What Terry Pratchett’s “The Colour of Magic” can teach you about existentialism.

It’s not going out on a limb, or a tree branch over the Rim, to say that The Colour of Magic is Pratchett’s weakest book (at least until the late and lifeless Raising Steam).

But that’s not very interesting criticism.

There are, then, two ways of approaching the book.

The first is to position the book in Pratchett’s oeuvre.  To admit that, yes, it’s not very good, and that large parts of it are eminently skimmable, but what can one expect from a prentice work?  Pratchett is learning his craft, and to judge it by the standards of Small Gods or Jingo is unfair.

However, one can see the germs of later ideas.

From the outset, Pratchett was a parodist.  Here, he’s parodying sword and sorcery novels.  Which is all very well, but if you need to be told who (say) Fritz Leiber or Anne McCaffrey are, most of the jokes fall flat.

The trouble is that the parodies are ends in themselves, rather than being used to comment on some aspect of society or philosophy.  Similarly, there are jokes about science, economics, insurance policy and tourism, but they’re funny ideas, rather than being themes.

Speculation about the sex of the star turtle Great A’tuin, for instance, is a nod to cosmology and astrophysics (picked up further in the sequel The Light Fantastic with its jokes about the ‘Big Bang’)—but it’s striking that it’s about the world (the turtle), rather than what’s going on in that world, and making that world a mirror of ours.  As a result, the book’s inventive and (while seldom being funny) diverting and brightly told in a genre more remarkable for its po-faced portentousness than its sense of humour.  That said, one sometimes gets the feeling that Pratchett’s early books were well received for their freshness, rather than for any intrinsic quality; there’s certainly little to distinguish them from, say, a Tom Holt or a Robert Rankin.

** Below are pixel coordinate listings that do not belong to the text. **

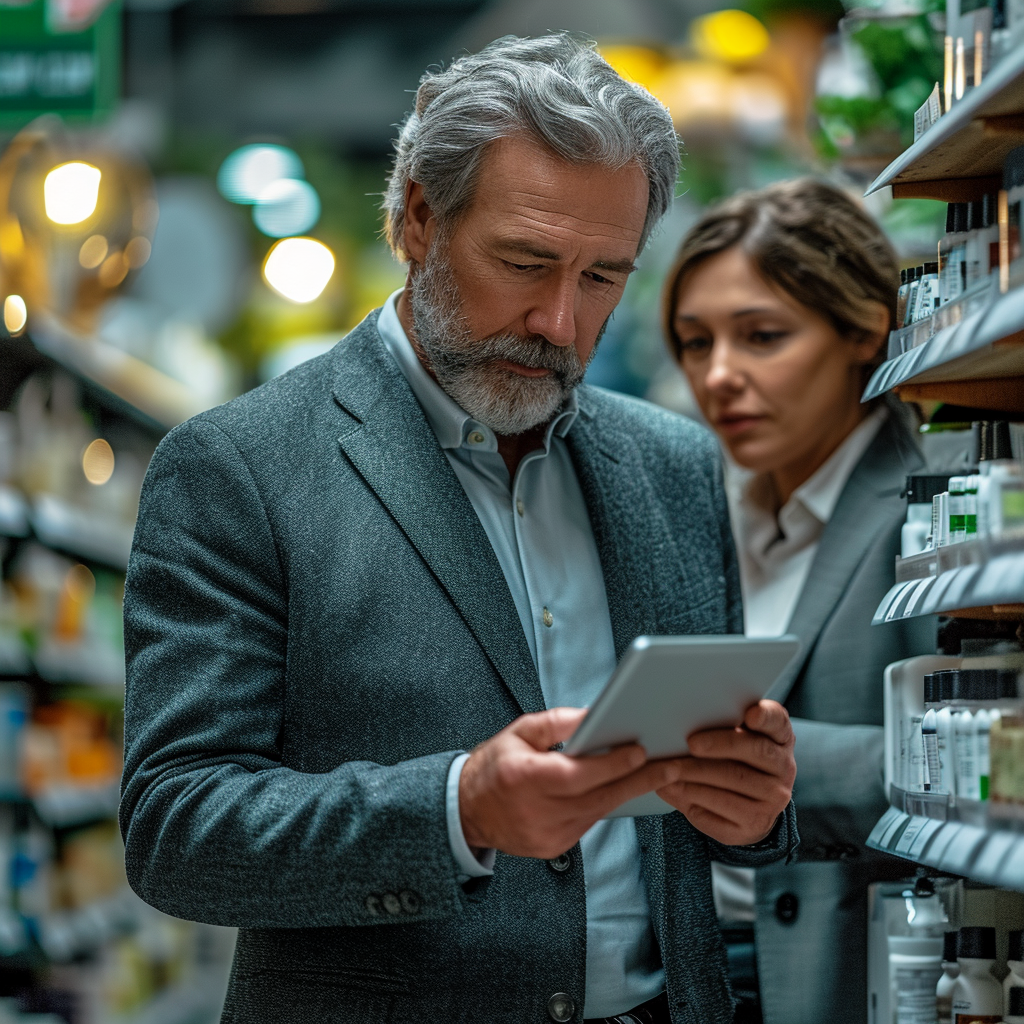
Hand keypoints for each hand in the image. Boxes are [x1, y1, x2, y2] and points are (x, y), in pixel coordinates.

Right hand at [459, 707, 685, 858]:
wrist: (466, 810)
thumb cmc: (493, 766)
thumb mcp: (519, 732)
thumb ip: (557, 723)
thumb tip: (594, 715)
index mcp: (524, 778)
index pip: (578, 774)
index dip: (612, 764)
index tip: (640, 751)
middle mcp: (536, 811)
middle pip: (598, 797)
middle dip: (638, 780)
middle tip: (670, 767)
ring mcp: (546, 835)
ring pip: (599, 812)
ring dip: (627, 792)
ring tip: (655, 774)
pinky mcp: (554, 848)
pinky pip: (590, 823)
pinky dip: (605, 805)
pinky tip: (621, 789)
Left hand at [656, 699, 794, 846]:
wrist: (748, 808)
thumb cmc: (734, 760)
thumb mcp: (736, 739)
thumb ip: (722, 724)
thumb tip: (679, 719)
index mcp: (779, 738)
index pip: (778, 721)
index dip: (766, 716)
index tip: (751, 713)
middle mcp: (783, 768)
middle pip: (755, 750)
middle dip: (719, 744)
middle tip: (691, 744)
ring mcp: (772, 800)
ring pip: (734, 781)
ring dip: (695, 774)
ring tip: (667, 769)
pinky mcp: (753, 825)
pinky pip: (720, 810)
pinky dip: (690, 798)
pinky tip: (670, 789)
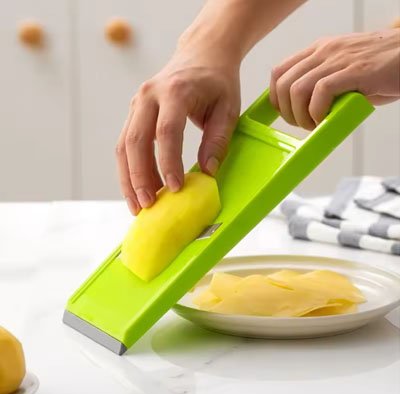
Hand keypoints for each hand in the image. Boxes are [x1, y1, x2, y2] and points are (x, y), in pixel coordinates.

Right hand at [116, 45, 239, 214]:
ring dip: (128, 178)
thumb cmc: (217, 82)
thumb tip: (208, 172)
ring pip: (124, 145)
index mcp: (175, 91)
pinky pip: (126, 144)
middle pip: (135, 141)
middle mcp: (149, 95)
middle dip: (139, 177)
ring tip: (137, 205)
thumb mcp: (228, 109)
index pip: (166, 132)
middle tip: (148, 205)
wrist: (202, 54)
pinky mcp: (135, 113)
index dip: (168, 163)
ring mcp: (137, 103)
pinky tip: (137, 188)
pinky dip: (129, 169)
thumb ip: (217, 140)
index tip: (175, 189)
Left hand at [270, 28, 399, 129]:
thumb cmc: (379, 68)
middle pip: (284, 83)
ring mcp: (339, 59)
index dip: (275, 97)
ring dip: (301, 115)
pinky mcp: (355, 70)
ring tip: (314, 125)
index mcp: (318, 50)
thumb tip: (302, 109)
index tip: (284, 113)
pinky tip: (326, 120)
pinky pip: (321, 92)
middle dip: (286, 111)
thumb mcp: (342, 71)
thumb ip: (320, 84)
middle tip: (301, 124)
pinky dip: (317, 112)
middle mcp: (324, 51)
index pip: (279, 72)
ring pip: (298, 89)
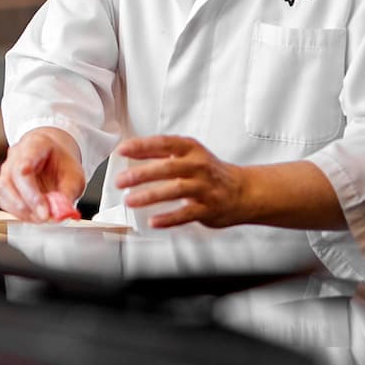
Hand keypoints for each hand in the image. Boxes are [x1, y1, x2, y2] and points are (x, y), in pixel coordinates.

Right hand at [0, 127, 85, 221]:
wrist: (55, 158)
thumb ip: (68, 195)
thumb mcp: (75, 176)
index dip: (32, 193)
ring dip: (21, 211)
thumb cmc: (62, 164)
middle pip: (9, 180)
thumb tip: (60, 214)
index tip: (46, 211)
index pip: (23, 168)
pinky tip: (33, 215)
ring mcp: (7, 168)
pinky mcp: (5, 184)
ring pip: (3, 191)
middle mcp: (15, 155)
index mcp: (34, 145)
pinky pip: (3, 200)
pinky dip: (17, 212)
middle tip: (45, 218)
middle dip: (27, 205)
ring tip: (41, 217)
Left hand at [114, 135, 248, 228]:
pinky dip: (169, 218)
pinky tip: (154, 221)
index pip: (163, 143)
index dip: (141, 146)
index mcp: (191, 149)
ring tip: (130, 201)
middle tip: (121, 180)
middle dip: (141, 174)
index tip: (122, 150)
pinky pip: (186, 214)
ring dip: (150, 196)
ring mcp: (205, 187)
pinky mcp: (208, 208)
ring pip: (175, 190)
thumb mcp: (190, 155)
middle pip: (167, 167)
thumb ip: (164, 153)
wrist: (243, 191)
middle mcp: (198, 166)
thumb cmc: (210, 172)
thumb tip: (131, 151)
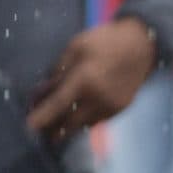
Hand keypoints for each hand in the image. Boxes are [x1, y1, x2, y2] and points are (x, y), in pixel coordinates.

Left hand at [28, 18, 156, 144]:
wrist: (143, 45)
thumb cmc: (106, 40)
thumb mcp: (76, 47)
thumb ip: (59, 70)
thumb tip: (44, 90)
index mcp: (85, 80)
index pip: (57, 105)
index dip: (41, 118)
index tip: (29, 127)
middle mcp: (98, 99)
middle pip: (70, 124)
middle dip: (54, 130)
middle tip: (42, 132)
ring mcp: (111, 107)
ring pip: (84, 125)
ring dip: (70, 126)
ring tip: (58, 126)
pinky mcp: (121, 109)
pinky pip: (98, 121)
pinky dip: (85, 120)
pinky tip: (79, 114)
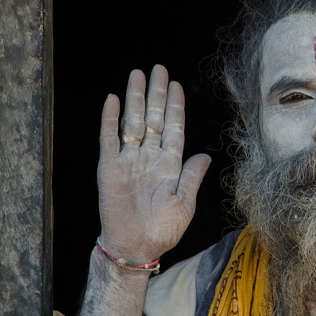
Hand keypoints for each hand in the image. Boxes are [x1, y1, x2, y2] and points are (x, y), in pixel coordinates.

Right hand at [97, 65, 211, 265]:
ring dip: (135, 98)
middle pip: (153, 118)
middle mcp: (149, 157)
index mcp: (170, 164)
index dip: (175, 107)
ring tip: (137, 75)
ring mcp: (129, 160)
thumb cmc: (162, 230)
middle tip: (159, 69)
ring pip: (132, 122)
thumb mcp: (184, 203)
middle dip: (156, 94)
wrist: (135, 246)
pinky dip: (110, 119)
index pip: (173, 128)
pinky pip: (109, 138)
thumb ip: (192, 177)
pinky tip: (113, 99)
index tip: (177, 85)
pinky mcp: (109, 167)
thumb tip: (206, 154)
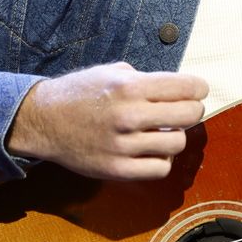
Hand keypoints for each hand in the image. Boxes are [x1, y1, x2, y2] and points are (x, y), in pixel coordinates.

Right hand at [6, 62, 208, 180]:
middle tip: (185, 110)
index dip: (199, 88)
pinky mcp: (116, 169)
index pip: (186, 87)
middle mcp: (129, 115)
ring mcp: (123, 145)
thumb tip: (179, 89)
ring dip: (175, 136)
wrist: (43, 120)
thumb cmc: (79, 93)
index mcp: (129, 86)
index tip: (197, 91)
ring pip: (177, 143)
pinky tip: (152, 151)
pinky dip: (162, 159)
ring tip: (163, 132)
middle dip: (193, 110)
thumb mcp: (110, 72)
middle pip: (189, 115)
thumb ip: (144, 79)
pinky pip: (160, 168)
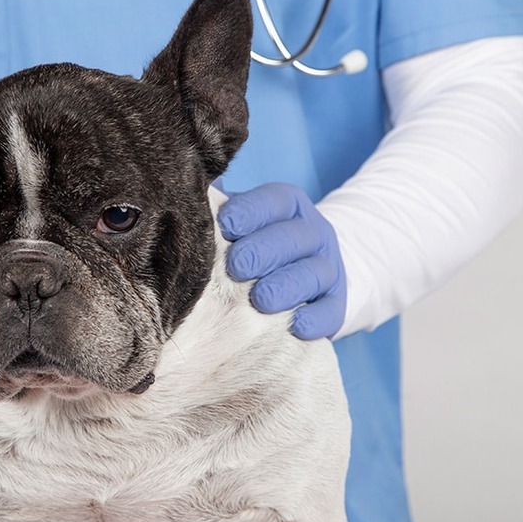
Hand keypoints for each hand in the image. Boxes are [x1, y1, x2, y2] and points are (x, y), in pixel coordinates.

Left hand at [217, 182, 346, 338]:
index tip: (226, 225)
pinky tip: (296, 326)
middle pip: (294, 237)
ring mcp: (328, 268)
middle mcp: (313, 233)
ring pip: (313, 273)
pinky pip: (331, 310)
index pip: (274, 201)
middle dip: (264, 251)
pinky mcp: (336, 303)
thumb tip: (186, 196)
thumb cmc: (255, 247)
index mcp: (289, 207)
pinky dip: (315, 318)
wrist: (304, 279)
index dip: (251, 211)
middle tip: (236, 267)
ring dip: (286, 286)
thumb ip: (218, 210)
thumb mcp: (241, 224)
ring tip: (260, 299)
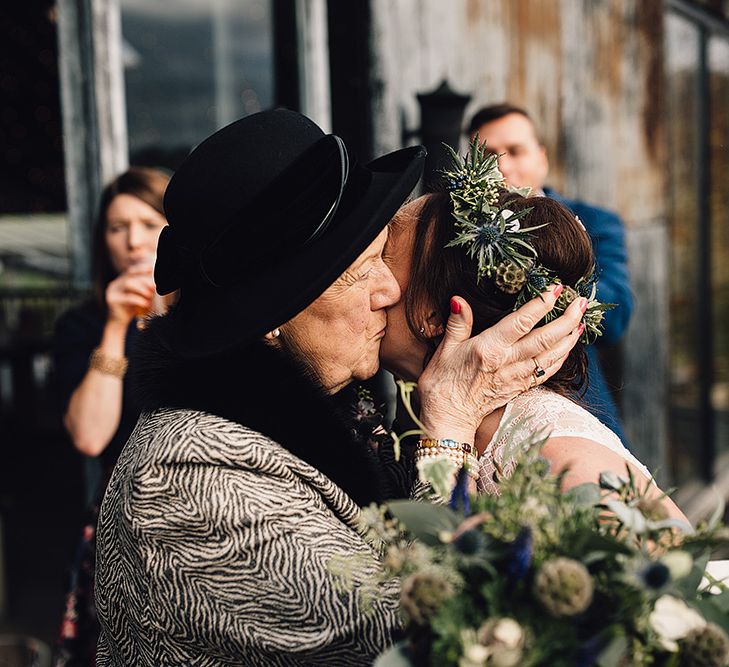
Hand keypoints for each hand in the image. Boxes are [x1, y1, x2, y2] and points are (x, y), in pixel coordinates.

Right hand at [105, 263, 155, 326]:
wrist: (118, 321)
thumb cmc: (132, 308)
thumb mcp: (139, 296)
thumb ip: (145, 288)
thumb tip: (156, 284)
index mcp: (121, 280)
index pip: (132, 270)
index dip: (141, 267)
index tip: (151, 268)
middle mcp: (116, 283)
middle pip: (130, 274)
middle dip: (144, 278)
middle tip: (155, 285)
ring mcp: (112, 290)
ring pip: (128, 283)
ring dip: (141, 288)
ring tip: (150, 294)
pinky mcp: (112, 300)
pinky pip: (126, 297)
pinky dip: (138, 300)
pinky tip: (146, 303)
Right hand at [418, 285, 586, 442]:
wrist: (447, 418)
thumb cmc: (442, 383)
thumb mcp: (445, 349)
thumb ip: (458, 323)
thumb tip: (458, 300)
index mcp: (489, 349)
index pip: (522, 322)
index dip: (541, 304)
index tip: (556, 289)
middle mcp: (507, 362)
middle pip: (546, 338)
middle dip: (567, 319)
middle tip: (582, 302)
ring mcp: (516, 377)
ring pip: (552, 356)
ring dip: (569, 339)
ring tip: (580, 322)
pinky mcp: (519, 388)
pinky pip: (546, 372)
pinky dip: (560, 359)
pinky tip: (567, 348)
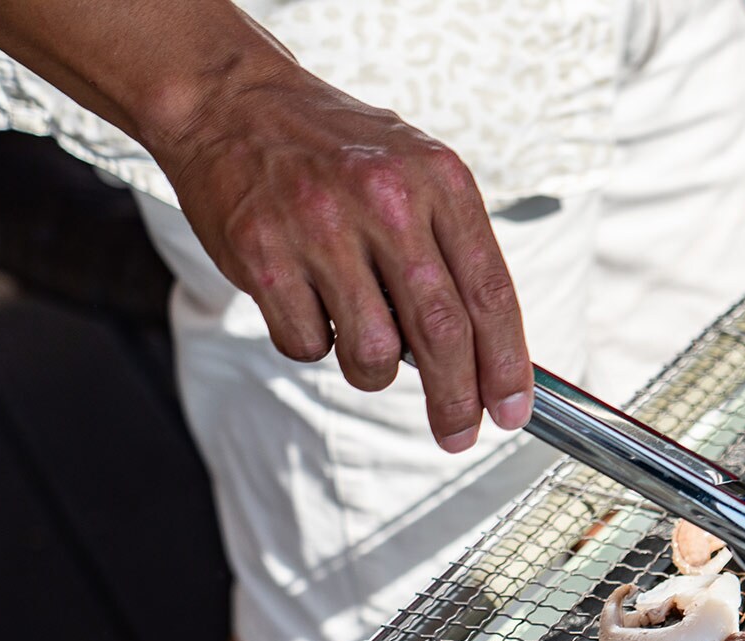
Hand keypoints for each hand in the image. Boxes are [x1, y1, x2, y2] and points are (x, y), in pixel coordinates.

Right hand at [155, 64, 530, 451]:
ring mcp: (321, 227)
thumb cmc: (336, 149)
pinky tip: (309, 303)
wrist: (231, 102)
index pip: (490, 292)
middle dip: (457, 399)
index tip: (513, 411)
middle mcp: (385, 200)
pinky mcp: (263, 254)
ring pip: (372, 353)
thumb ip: (455, 250)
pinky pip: (307, 344)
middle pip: (441, 333)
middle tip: (459, 433)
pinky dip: (314, 342)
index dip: (507, 364)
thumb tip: (491, 353)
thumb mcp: (417, 172)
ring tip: (364, 339)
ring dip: (374, 371)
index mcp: (439, 180)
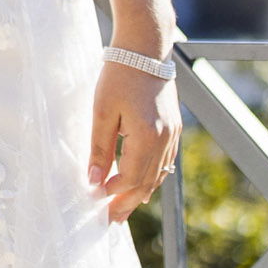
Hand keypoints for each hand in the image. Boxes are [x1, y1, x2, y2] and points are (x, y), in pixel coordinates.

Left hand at [89, 54, 179, 223]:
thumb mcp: (102, 112)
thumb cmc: (119, 76)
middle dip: (127, 202)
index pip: (129, 178)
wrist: (146, 48)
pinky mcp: (174, 128)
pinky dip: (152, 177)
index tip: (96, 200)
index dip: (112, 192)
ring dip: (140, 193)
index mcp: (147, 136)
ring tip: (123, 207)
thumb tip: (93, 180)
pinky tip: (141, 185)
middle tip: (111, 219)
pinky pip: (165, 163)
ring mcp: (173, 134)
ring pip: (158, 175)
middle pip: (146, 183)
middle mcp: (165, 139)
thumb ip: (99, 149)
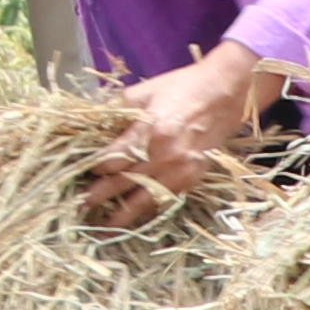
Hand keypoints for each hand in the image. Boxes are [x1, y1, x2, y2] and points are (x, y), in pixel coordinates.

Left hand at [98, 45, 282, 198]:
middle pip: (126, 181)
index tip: (86, 172)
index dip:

The second approach is to do a redemptive reading, and argue that the book’s flaws are actually its strengths.  There’s no doubt that the book is badly flawed.  It’s narratively weak: a series of loosely connected short stories, with ‘types’ (wizard, bumbling tourist, barbarian, gods and demons) rather than the complex, character-driven, multi-layered plots of his maturity.  Think of it, if you will, as the Dickens of Pickwick Papers compared to the Dickens of Our Mutual Friend.  This loose construction suggests a weakness inherent in the fantasy genre itself, parodying something that is almost self-parodic.

Let’s approach it from another angle.  Pratchett, a noted atheist, doesn’t like gods—particularly gods who play games (such as Dungeons and Dragons) with mortal lives.  Which, after all, is what an author does. One could hypothesise that the Post-Modern denial of the author or authorial intention in the name of radical scepticism is a form of atheism.  Frankly, though, I’m agnostic about it.

So one could read the shaggy dog approach as deliberate: a whimsical, rambling, nigh-structureless account of man’s search for freedom in a universe with gods in.  In the face of Fate and the inevitability of Death, what makes us human is compassion (even when one is about to die anyway, and even to a frog):

Rincewind spotted a small green frog which was paddling desperately in the grip of the inexorable current.  To Twoflower’s amazement he found a paddle and carefully extended it towards the little amphibian, which scrambled onto it gratefully.  A moment later a pair of jaws broke the water and snapped impotently at the spot where it had been swimming.

The frog looked up at Rincewind from the cradle of his hands, and then bit him thoughtfully on the thumb.  Twoflower giggled.  Rincewind tucked the frog away in a pocket, and pretended he hadn’t heard.

‘All very humanitarian, but why?’ said Twoflower.  ‘It’ll all be the same in an hour.’

‘Because,’ said Rincewind vaguely, and did a bit of bailing… (181)

And, it turns out, that small act of compassion is what makes a difference.  Because Rincewind has made an ethical choice, he has free will.  Instead of the future being written for them, by necessity or predetermination or the march of history or God or any other external force, he has agency.

‘You amuse me,’ said the Lady.  ‘I have a sentimental streak.  You’d know that, if you were gamblers.  So for a little while I rode in a frog’s mind and you kindly rescued me, for, as we all know, no-one likes to see pathetic and helpless creatures swept to their death.’

‘Thank you,’ said Rincewind.

‘The whole mind of Fate is bent against you,’ said the Lady.  ‘But all I can do is give you one chance.  Just one, small chance.  The rest is up to you.’ (216)

In other words, Pratchett’s sitting at the feet of Jean-Paul Sartre and Samuel Beckett.